Some tears, to be sure, but many more smiles

USA - CIRCA 1980s: Marty Schottenheimer of the Cleveland Browns smiles circa 1980s. (Photo by Sporting News via Getty Images via Getty Images)

Some tears, to be sure, but many more smiles

By STEVE KING
I forgot how much fun it was.
I really did.
Oh, I knew it was fun — a whole lot of fun, really — but I forgot just how special Marty Schottenheimer’s time in Cleveland was.
That was my takeaway the other day after going back and watching the Browns’ incredible comeback against the Houston Oilers in the 1988 regular-season finale at Cleveland. Trailing 23-7 early in the third quarter and appearing to be dead in a game they had to win in order to make the AFC playoffs, and on top of that having to rely on 38-year-old quarterback Don Strock, who had throw three interceptions in the first three series of the first half, the Browns somehow rallied to score 21 unanswered points and win 28-23.
It was Schottenheimer’s greatest regular-season game as a head coach in Cleveland, and it turned out to be his last, for he was fired after a playoff loss to the Oilers six days later at Cleveland when he refused to make coaching staff changes ordered by owner Art Modell.
But that game, in particular, and that 1988 season when the Browns had a team-record amount of injuries at quarterback, along with the 1985-87 sessions, when the Browns won three consecutive Central Division titles and made it to two AFC Championship Games which they lost in agonizing fashion, represented just such a wonderful era of Browns football.

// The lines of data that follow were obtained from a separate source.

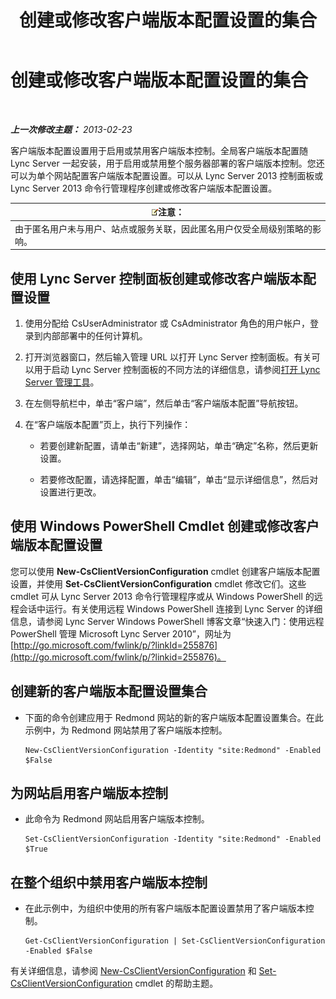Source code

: ﻿---
title: 创建或修改客户端版本配置设置的集合
TOCTitle: 创建或修改客户端版本配置设置的集合
ms:assetid: 4e6faffd-a36f-40f1-8734-78d84b7df921
ms:mtpsurl: https://technet.microsoft.com/zh-cn/library/JJ898477(v=OCS.15)
ms:contentKeyID: 52061020
ms.date: 05/19/2016
mtps_version: v=OCS.15
ms.translationtype: HT
---

# 创建或修改客户端版本配置设置的集合

 

_**上一次修改主题：** 2013-02-23_

客户端版本配置设置用于启用或禁用客户端版本控制。全局客户端版本配置随 Lync Server 一起安装，用于启用或禁用整个服务器部署的客户端版本控制。您还可以为单个网站配置客户端版本配置设置。可以从 Lync Server 2013 控制面板或 Lync Server 2013 命令行管理程序创建或修改客户端版本配置设置。

<table>
<thead>
<tr class="header">
<th><img src="images/Dn783119.note(OCS.15).gif" title="note" alt="note" />注意：</th>
</tr>
</thead>
<tbody>
<tr class="odd">
<td>由于匿名用户未与用户、站点或服务关联，因此匿名用户仅受全局级别策略的影响。</td>
</tr>
</tbody>
</table>


## 使用 Lync Server 控制面板创建或修改客户端版本配置设置

1.  使用分配给 CsUserAdministrator 或 CsAdministrator 角色的用户帐户，登录到内部部署中的任何计算机。

2.  打开浏览器窗口，然后输入管理 URL 以打开 Lync Server 控制面板。有关可以用于启动 Lync Server 控制面板的不同方法的详细信息，请参阅[打开 Lync Server 管理工具](lync-server-2013-open-lync-server-administrative-tools.md)。

3.  在左侧导航栏中，单击“客户端”，然后单击“客户端版本配置”导航按钮。

4.  在“客户端版本配置”页上，执行下列操作：
    
      - 若要创建新配置，请单击“新建”，选择网站，单击“确定”名称，然后更新设置。
    
      - 若要修改配置，请选择配置，单击“编辑”，单击“显示详细信息”，然后对设置进行更改。

## 使用 Windows PowerShell Cmdlet 创建或修改客户端版本配置设置

您可以使用 **New-CsClientVersionConfiguration** cmdlet 创建客户端版本配置设置，并使用 **Set-CsClientVersionConfiguration** cmdlet 修改它们。这些 cmdlet 可从 Lync Server 2013 命令行管理程序或从 Windows PowerShell 的远程会话中运行。有关使用远程 Windows PowerShell 连接到 Lync Server 的详细信息，请参阅 Lync Server Windows PowerShell 博客文章“快速入门：使用远程 PowerShell 管理 Microsoft Lync Server 2010”，网址为 [http://go.microsoft.com/fwlink/p/?linkId=255876](http://go.microsoft.com/fwlink/p/?linkid=255876)。

## 创建新的客户端版本配置设置集合

  - 下面的命令创建应用于 Redmond 网站的新的客户端版本配置设置集合。在此示例中，为 Redmond 网站禁用了客户端版本控制。
    
        New-CsClientVersionConfiguration -Identity "site:Redmond" -Enabled $False

## 为网站启用客户端版本控制

  - 此命令为 Redmond 网站启用客户端版本控制。
    
        Set-CsClientVersionConfiguration -Identity "site:Redmond" -Enabled $True

## 在整个组织中禁用客户端版本控制

  - 在此示例中，为组织中使用的所有客户端版本配置设置禁用了客户端版本控制。
    
        Get-CsClientVersionConfiguration | Set-CsClientVersionConfiguration  -Enabled $False

有关详细信息，请参阅 [New-CsClientVersionConfiguration](new-csclientversionconfiguration.md) 和 [Set-CsClientVersionConfiguration](set-csclientversionconfiguration.md) cmdlet 的帮助主题。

You will always get the real deal — honesty — from me, and I will admit that I got emotional– OK, I cried — while watching the second half of that Oilers game The stadium was electric — it was so loud — as the Browns showed just how good they were, even with a fourth-string quarterback who was coaxed out of retirement and signed while coming off a golf course.

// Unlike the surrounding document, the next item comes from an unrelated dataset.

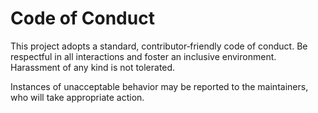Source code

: # Code of Conduct

This project adopts a standard, contributor‑friendly code of conduct. Be respectful in all interactions and foster an inclusive environment. Harassment of any kind is not tolerated.

Instances of unacceptable behavior may be reported to the maintainers, who will take appropriate action.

If younger fans want to know older fans feel so passionate about the Browns, even with all the struggles of the expansion era, it’s because of times like that and games like that.
That the 2020 season and the march to the playoffs for the first time in 18 years conjured up memories of all that, is why these older fans in particular are so excited about not just next season, but rather the team’s long-term prospects.